Twists of fury: I’ll Always Know What blah blah blah
In this feature, Vegan Voorhees examines those jaw-dropping revelations that the slasher film loves to bat our way from the blue, like a pushy parent tossing softballs at a kid who doesn’t want to learn baseball.
Today, marvel at the utter stupidity that adorns the end of I’ll Always Know What You Did Last Summer, one of the longest titles with one of the crappest codas. As ever, if you haven’t seen it and don’t want to know, BEWARE ONCOMING SPOILERS!
Set Up: Four teenage friends in a small Colorado town cover up their prank that left a friend dead and the local cops looking for a killer that never was. One year later, they are tormented and stalked by The Fisherman, who knows what they did last summer…

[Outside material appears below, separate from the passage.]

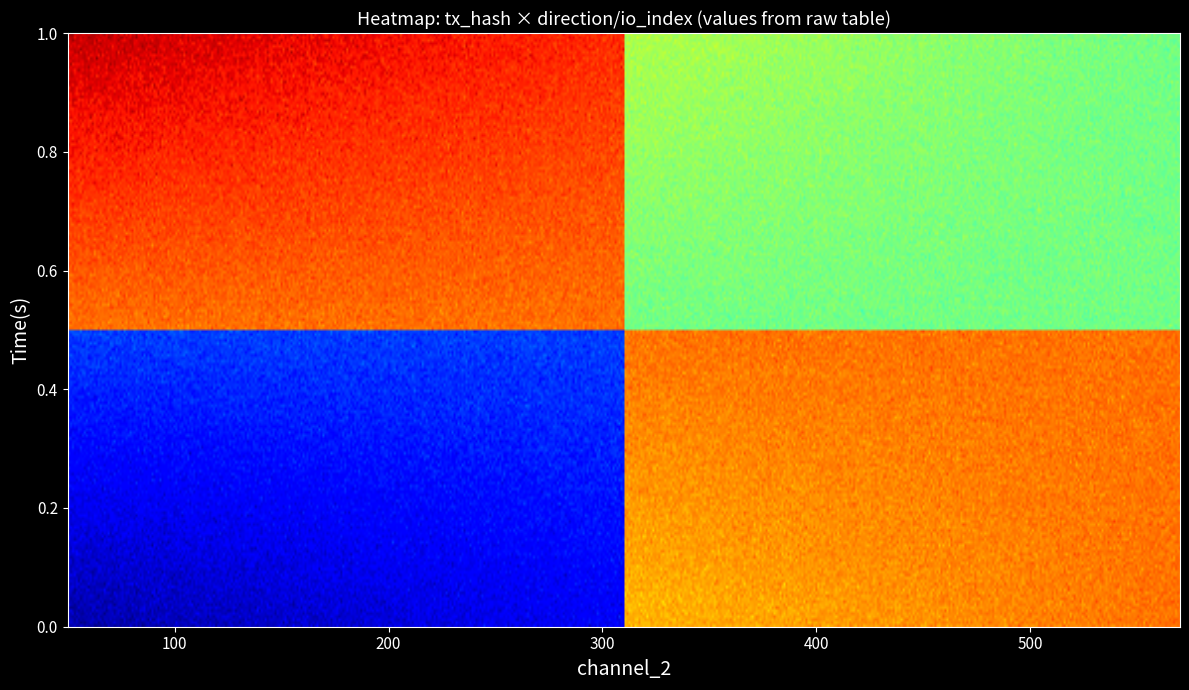

Reading right to left, transcribe all the data shown in this chart.

0cd21b351664fb3e87400cfcb8f738d6e56a9a4: 1	-1
b23bc1ec23a342681a206ecc0d9a77b63b52bf2: 0	1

Twist: The Fisherman is a ghost who appears when there are secrets to be reckoned with.
Problems with this revelation:
- The entire point of the title play is that it’s a mystery. Somebody knows what they did last summer.
- You invest time and thought into a mystery plot that ends up being meaningless.
- There are several plausible suspects hanging around, it would’ve been easy for one of them to be the killer.
- It totally ruins the whole film. Up until this ridiculous turn of events, IAKWYDLS isn’t that bad a project.
- Partly unrelated, why’s it set in Colorado? There’s no seagoing fishermen there.
Likely explanation: It’s a mind boggler – perhaps they wrote themselves into a corner or they thought it was clever leading everybody down the standard who-could-it-be? route only to spring on them that the legend has taken on supernatural properties and can go where it wants. Either way, it’s awful. Awful, awful, awful.